Blood plasma, when turned into a gel-like substance, can help neutralize organ rejection in kidney transplant. British doctors have successfully used the cryofiltration system to transplant a kidney to a woman from her sister, overcoming the problem of incompatible tissues.
Organ rejection happens when the body recognises the new organ as foreign, and the immune system reacts against it. The risk can be reduced if the donor organ comes from another family member, and patients will often take drugs for the rest of their lives to 'damp down' their immune response.
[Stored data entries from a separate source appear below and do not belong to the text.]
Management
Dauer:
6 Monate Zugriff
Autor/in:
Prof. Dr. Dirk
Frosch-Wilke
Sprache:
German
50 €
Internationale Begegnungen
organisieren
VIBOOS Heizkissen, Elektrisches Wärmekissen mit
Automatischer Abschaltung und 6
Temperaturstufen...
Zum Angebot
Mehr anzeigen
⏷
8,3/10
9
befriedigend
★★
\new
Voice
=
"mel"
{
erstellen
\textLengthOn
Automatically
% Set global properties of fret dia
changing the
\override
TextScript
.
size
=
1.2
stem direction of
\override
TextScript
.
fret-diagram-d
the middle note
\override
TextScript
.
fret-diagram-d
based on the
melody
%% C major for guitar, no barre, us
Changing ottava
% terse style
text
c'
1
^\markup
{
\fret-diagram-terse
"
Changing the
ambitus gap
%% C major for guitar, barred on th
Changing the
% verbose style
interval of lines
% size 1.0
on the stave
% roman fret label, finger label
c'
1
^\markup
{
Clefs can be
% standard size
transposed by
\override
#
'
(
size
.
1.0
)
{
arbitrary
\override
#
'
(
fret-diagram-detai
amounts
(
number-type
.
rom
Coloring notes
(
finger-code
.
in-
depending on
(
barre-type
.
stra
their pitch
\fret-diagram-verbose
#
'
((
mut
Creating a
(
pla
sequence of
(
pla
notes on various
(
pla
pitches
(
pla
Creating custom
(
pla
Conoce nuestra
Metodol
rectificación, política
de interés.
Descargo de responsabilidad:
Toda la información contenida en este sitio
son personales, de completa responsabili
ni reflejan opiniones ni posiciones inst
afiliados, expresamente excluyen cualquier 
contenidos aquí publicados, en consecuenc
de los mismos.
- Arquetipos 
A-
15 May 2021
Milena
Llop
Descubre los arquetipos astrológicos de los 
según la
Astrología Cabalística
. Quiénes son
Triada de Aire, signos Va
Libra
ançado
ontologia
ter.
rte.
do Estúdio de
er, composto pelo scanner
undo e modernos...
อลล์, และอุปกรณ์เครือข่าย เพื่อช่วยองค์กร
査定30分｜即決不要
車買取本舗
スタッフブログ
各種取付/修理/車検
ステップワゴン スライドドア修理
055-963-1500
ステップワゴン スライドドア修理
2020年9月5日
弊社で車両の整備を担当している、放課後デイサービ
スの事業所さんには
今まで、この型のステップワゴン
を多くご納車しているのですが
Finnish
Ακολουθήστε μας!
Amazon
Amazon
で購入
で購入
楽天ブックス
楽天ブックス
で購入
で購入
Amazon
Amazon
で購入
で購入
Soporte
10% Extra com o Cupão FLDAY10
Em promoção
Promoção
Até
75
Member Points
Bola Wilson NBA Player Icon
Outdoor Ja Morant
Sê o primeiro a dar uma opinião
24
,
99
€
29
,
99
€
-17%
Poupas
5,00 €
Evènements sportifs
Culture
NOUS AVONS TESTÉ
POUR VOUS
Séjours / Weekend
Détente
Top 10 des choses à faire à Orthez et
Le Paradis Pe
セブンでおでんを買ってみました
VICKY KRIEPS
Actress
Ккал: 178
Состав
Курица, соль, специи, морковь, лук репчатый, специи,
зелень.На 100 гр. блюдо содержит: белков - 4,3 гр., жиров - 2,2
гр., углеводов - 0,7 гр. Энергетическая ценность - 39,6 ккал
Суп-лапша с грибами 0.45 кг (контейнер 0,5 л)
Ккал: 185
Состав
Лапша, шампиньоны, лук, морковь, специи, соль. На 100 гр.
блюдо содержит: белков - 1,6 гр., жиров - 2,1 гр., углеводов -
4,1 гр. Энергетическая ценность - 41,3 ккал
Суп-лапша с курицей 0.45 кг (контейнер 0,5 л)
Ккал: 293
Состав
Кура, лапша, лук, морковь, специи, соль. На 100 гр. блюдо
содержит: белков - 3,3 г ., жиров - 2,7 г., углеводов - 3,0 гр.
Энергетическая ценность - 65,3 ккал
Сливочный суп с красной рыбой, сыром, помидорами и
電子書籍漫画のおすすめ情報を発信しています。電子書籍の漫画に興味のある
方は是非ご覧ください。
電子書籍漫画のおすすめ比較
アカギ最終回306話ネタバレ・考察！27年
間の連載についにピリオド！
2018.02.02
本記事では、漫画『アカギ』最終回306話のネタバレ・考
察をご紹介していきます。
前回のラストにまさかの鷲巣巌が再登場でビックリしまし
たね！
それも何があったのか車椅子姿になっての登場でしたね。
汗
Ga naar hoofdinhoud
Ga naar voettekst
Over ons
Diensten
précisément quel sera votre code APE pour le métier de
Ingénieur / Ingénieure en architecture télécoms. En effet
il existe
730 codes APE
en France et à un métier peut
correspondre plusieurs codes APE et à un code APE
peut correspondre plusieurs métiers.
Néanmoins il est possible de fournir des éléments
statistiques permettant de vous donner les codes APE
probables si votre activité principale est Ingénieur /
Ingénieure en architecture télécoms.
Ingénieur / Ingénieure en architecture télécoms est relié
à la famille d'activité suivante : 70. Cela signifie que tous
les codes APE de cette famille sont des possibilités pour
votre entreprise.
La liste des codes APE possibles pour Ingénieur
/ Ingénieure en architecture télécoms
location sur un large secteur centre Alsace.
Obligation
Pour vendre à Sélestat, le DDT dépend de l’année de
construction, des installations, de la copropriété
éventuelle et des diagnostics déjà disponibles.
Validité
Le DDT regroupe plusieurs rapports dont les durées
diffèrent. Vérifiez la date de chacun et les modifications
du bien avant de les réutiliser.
Maxine, 41, from Wolverhampton, who had been in kidney failure for 15 years, was found to have immune system antibodies against the tissue types of all her family members, which seemed to rule them out as "living donors". And the waiting list for organ transplant is pretty long in the UK. It was in such circumstances her sister's organ was transplanted to Maxine in the University Hospital in Coventry, using the cryofiltration technique.
It is a procedure in which the blood plasma is circulated through a machine which heavily chills it, turning proteins and antibodies into a gel-like substance which can then be easily filtered out, before the plasma is re-warmed and returned to the patient.
Dr Rob Higgins, a kidney specialist at University Hospitals Coventry and Warwickshire NHS Trust said: "Maxine would have gone blind within two years because of her low blood pressure, if she had not received a new kidney.
"This is another innovative measure we have implemented at the trust which opens the doors of donation for more kidney patients awaiting transplants."
Both Maxine, and her sister Michelle, who was the closest match available in the family, underwent the procedure five times before the transplant took place.
The operation, carried out in November, has already transformed Maxine's life.
She said: "I'm already feeling healthier - I am looking forward to being able to eat food I couldn't have at all before, like nuts and chocolate.
"Rob told me I was the first kidney patient in the world to try this technique which I thought was really exciting - it hasn't sunk in yet."
Chris Rudge of U.K.'s Department of Health's national clinical director of transplantation said that the technique was a valuable extension of continuous research into how to transplant kidneys from living donors in circumstances where the recipient had antibodies.
"While the technique may apply to a limited number of patients, to the individual, if it makes the difference between no transplant and a transplant, then it's hugely important," Mr. Rudge said.